BEGIN

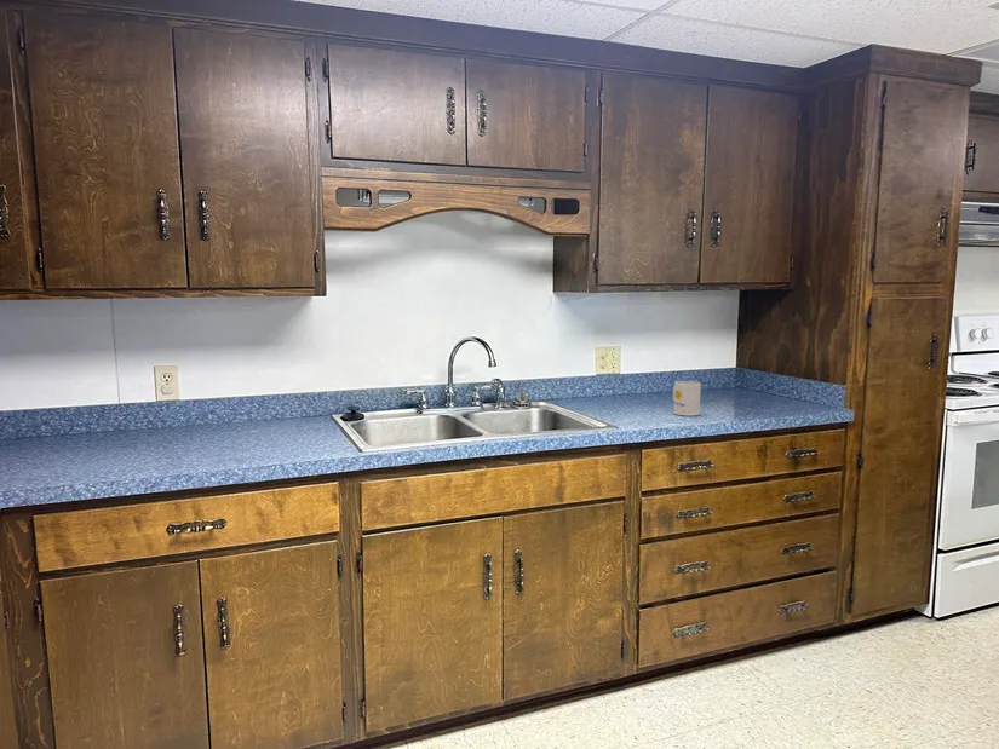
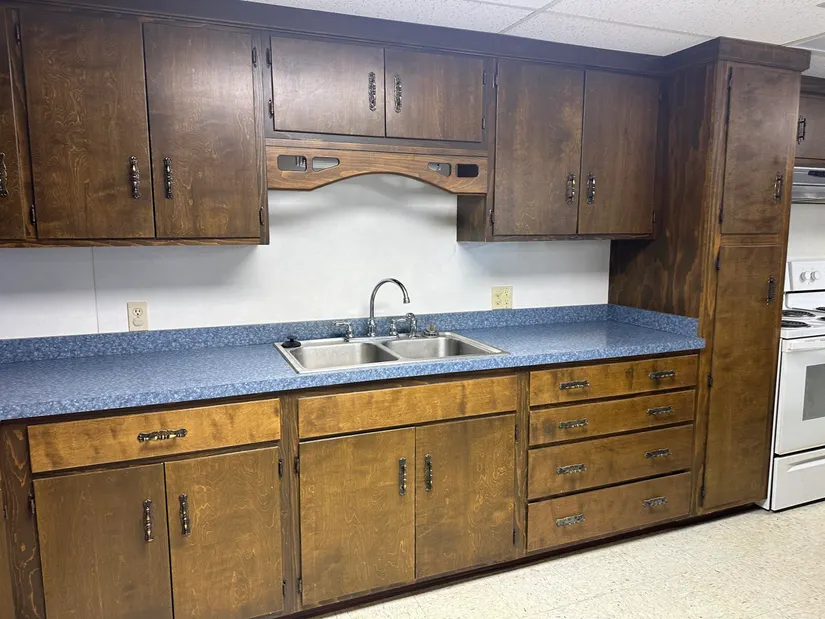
- mug [672,380,702,417]
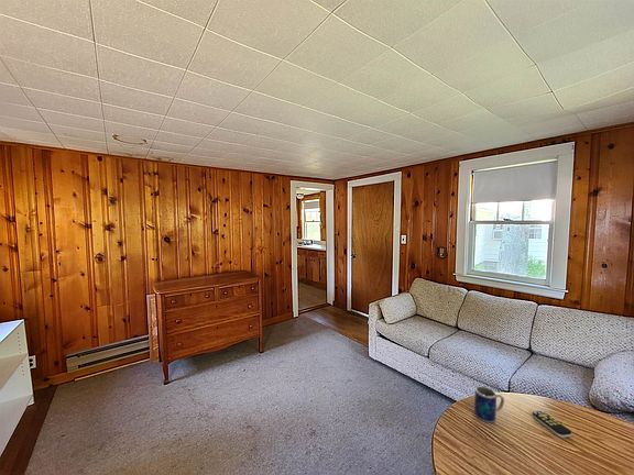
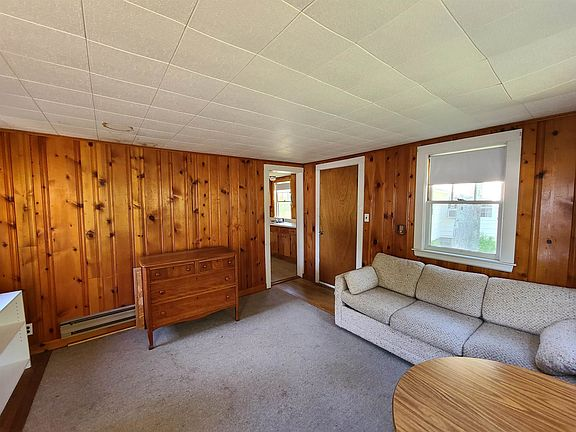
- remote control [532,410,572,439]
- mug [473,385,505,423]
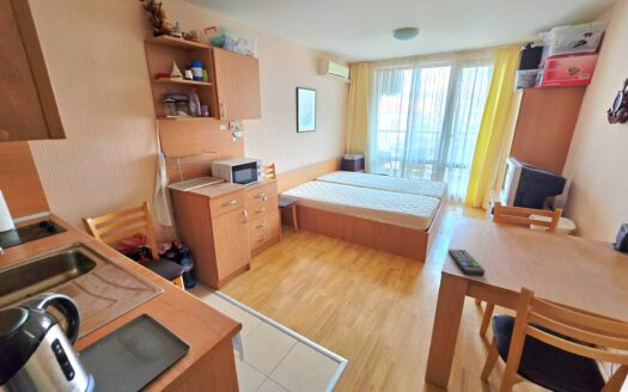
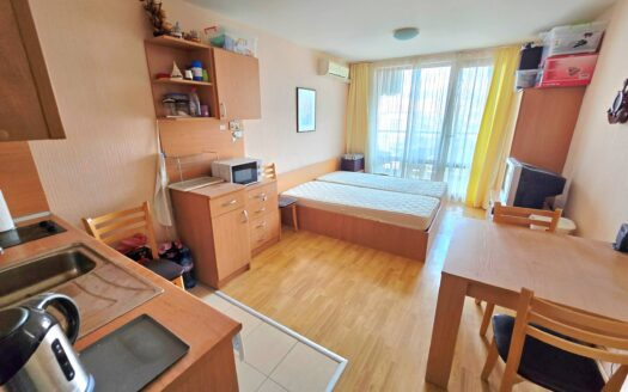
- remote control [447,247,486,276]
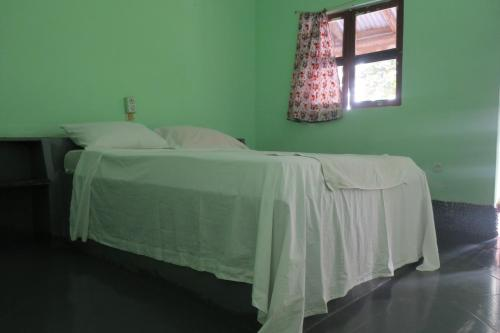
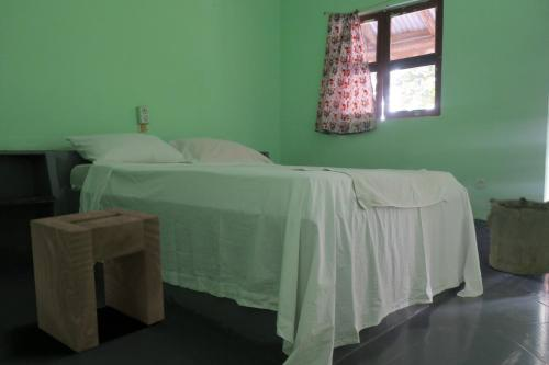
+ stool [30,206,165,354]
+ laundry hamper [485,196,549,276]
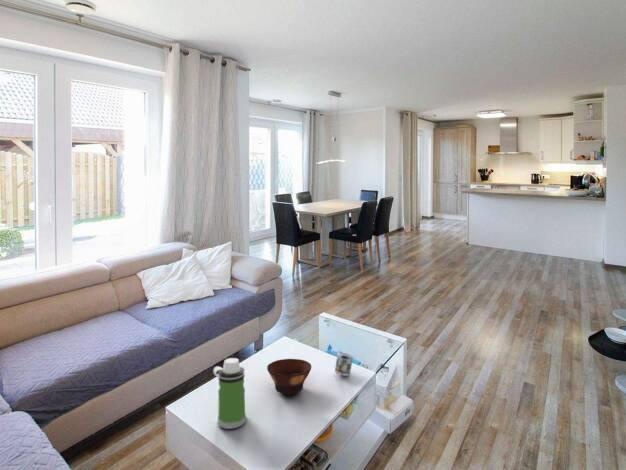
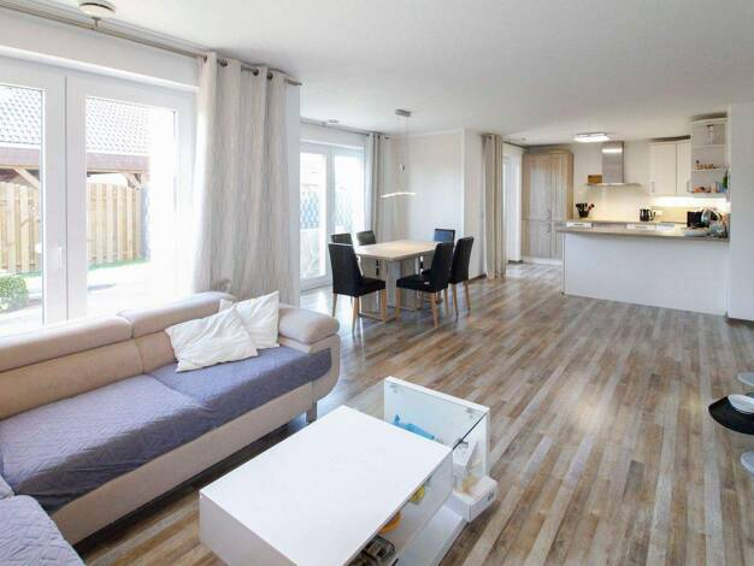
- bowl [266,358,312,396]
- mug [334,351,354,377]
- water bottle [212,357,247,430]
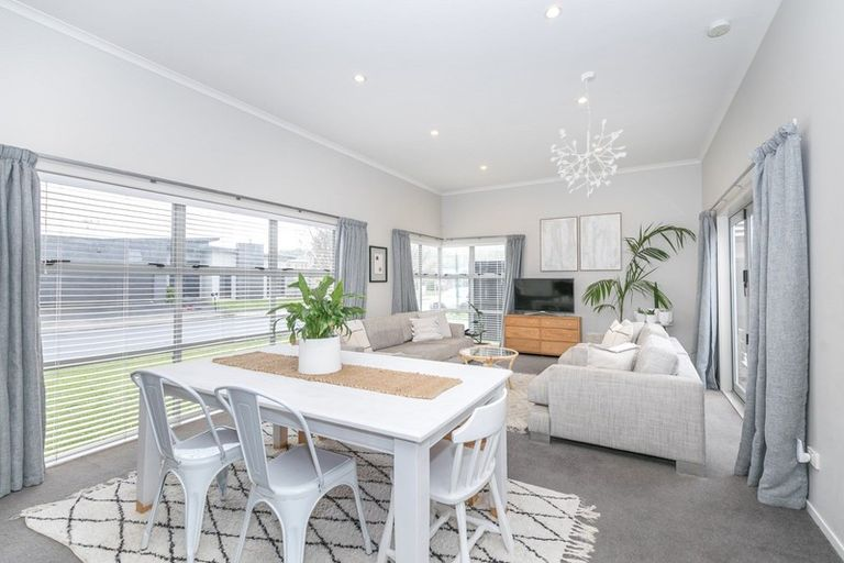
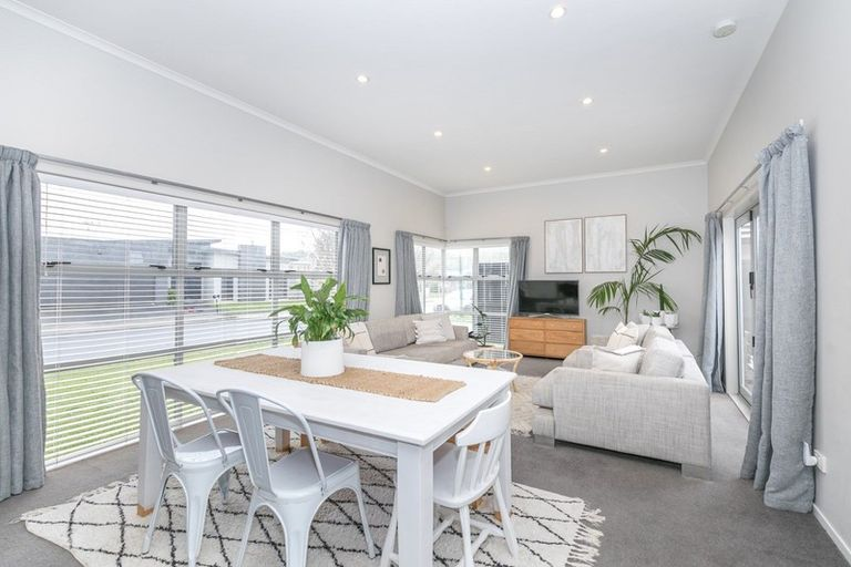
- chandelier [549,70,629,198]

END

- _Exercise directions_
Everything in the entries except the images must be copied exactly.

- _Answer below_
- mug [672,380,702,417]
- remote control [532,410,572,439]
- mug [473,385,505,423]
- remote control [447,247,486,276]
+ stool [30,206,165,354]
+ laundry hamper [485,196,549,276]
- bowl [266,358,312,396]
- mug [334,351,354,377]
- water bottle [212,357,247,430]
- chandelier [549,70,629,198]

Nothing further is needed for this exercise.